CAGE: A Framework for Culturally Adaptive Red-Teaming Benchmark Generation
New method adapts adversarial prompts to local contexts, revealing 2x more vulnerabilities than direct translation.
A team of researchers has published a paper, accepted at ICLR 2026, introducing CAGE (Culturally Adaptive Generation), a novel framework designed to address a critical blind spot in large language model (LLM) safety evaluation. The core problem is that existing red-teaming benchmarks, when adapted to new languages via direct translation, fail to capture the nuanced socio-technical vulnerabilities rooted in local culture, law, and social norms. CAGE systematically adapts the adversarial intent of proven red-teaming prompts to new cultural contexts, moving beyond testing for simple jailbreaks to modeling realistic, localized threats that models might actually encounter in deployment.
The technical innovation at the heart of CAGE is the 'Semantic Mold,' a method that disentangles a prompt's adversarial structure from its specific cultural content. This allows researchers to preserve the harmful intent of a prompt while re-grounding it in a new cultural context. As a proof of concept, the team created KoRSET, a Korean red-teaming safety evaluation benchmark. In their evaluation, CAGE-generated benchmarks proved significantly more effective at revealing model vulnerabilities compared to direct translation baselines, highlighting the inadequacy of current translation-based adaptation methods. The framework offers a scalable, systematic solution for developing meaningful, context-aware safety evaluations across diverse global cultures, and the team has made their dataset and evaluation rubrics publicly available to advance the field of AI safety.

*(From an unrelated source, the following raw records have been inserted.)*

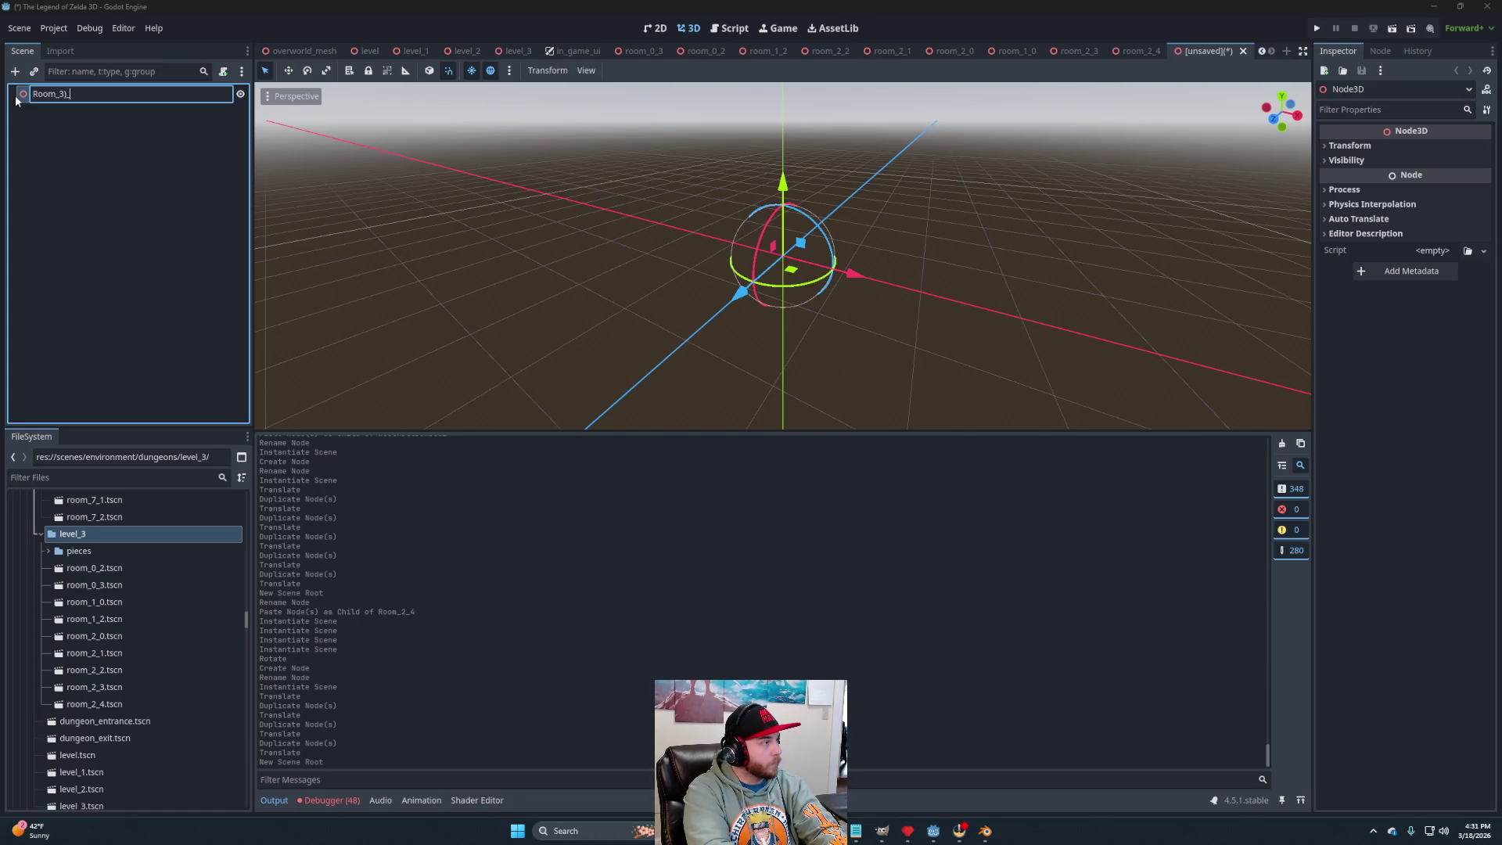
type("0")
key("Return")
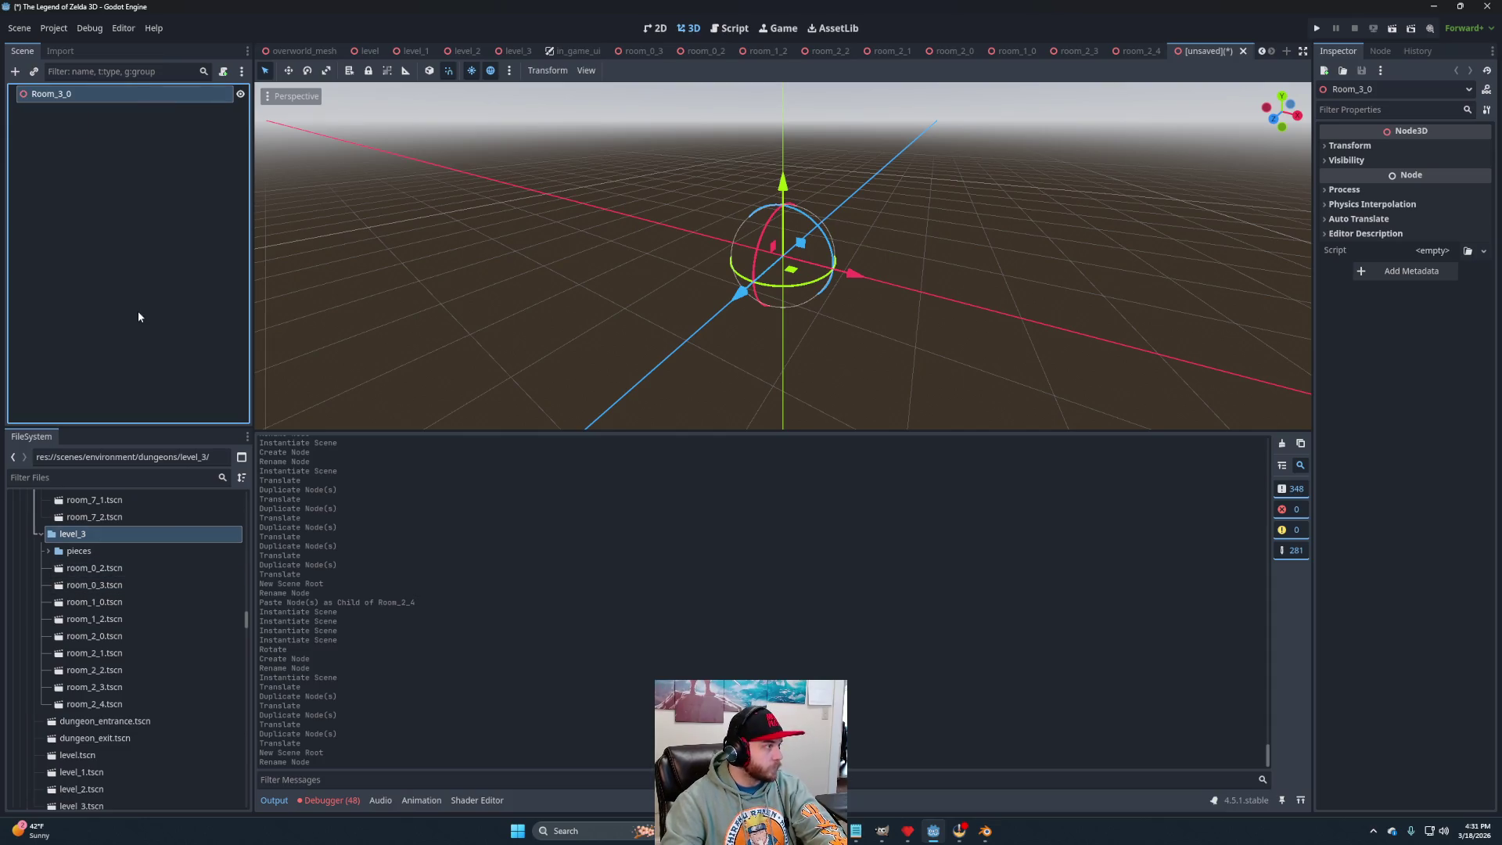
Copy Floor and Roof from Room_2_4 and paste them under Room_3_0.
left_click(1138, 51)
left_click(49, 110)
left_click(49, 127, "shift")
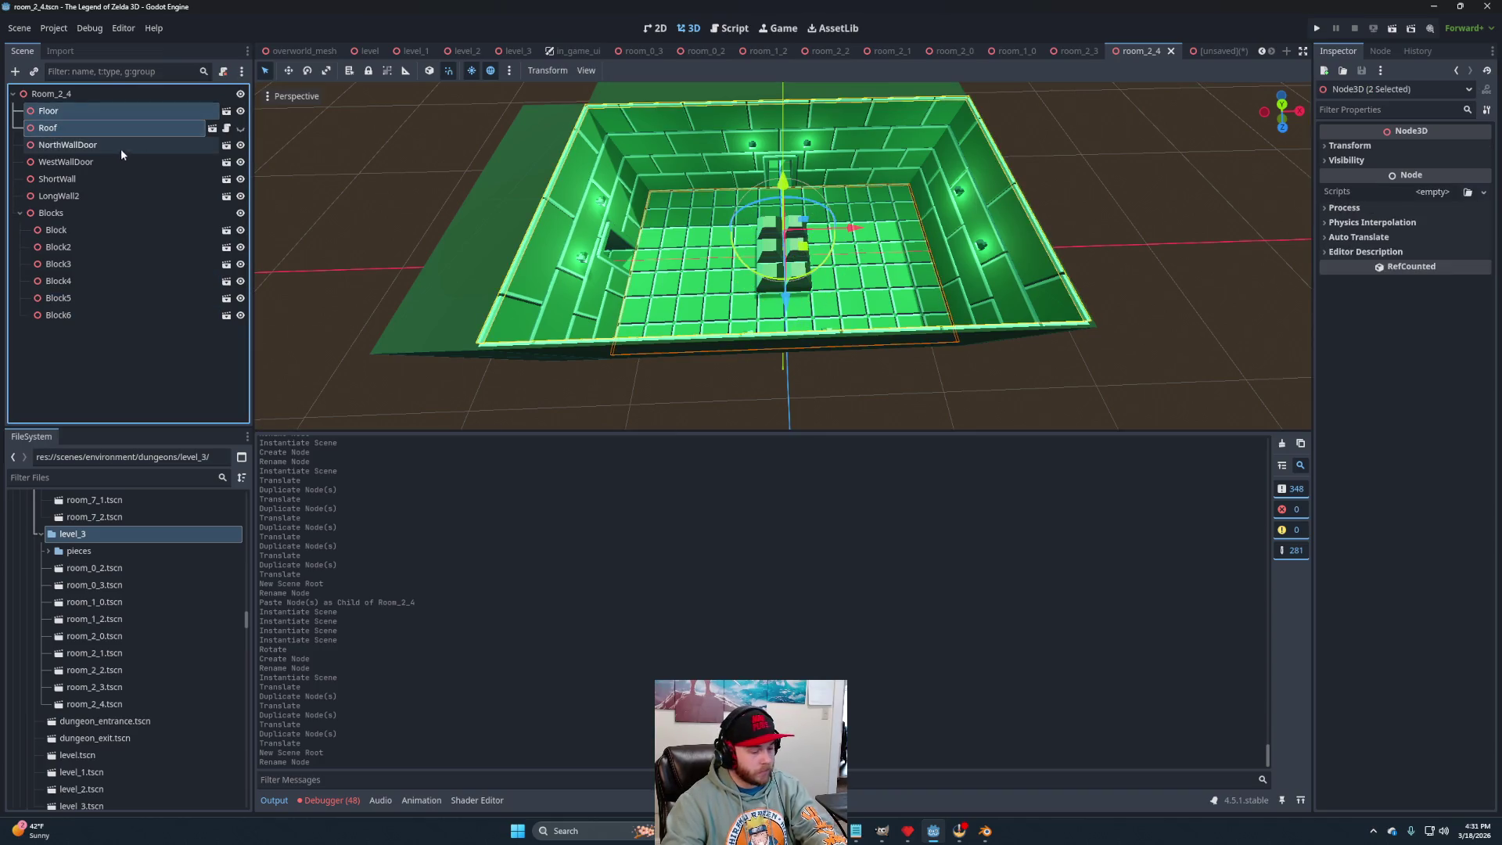
left_click(1211, 50)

- Introduces the 'Semantic Mold' to separate adversarial structure from cultural content in prompts.
- Demonstrated with KoRSET, a Korean benchmark that outperforms direct translation baselines.
- Framework and datasets are publicly released to enable culturally-aware LLM safety testing globally.
Why It Matters
Ensures AI safety evaluations are globally relevant, catching localized harmful outputs that simple translations miss.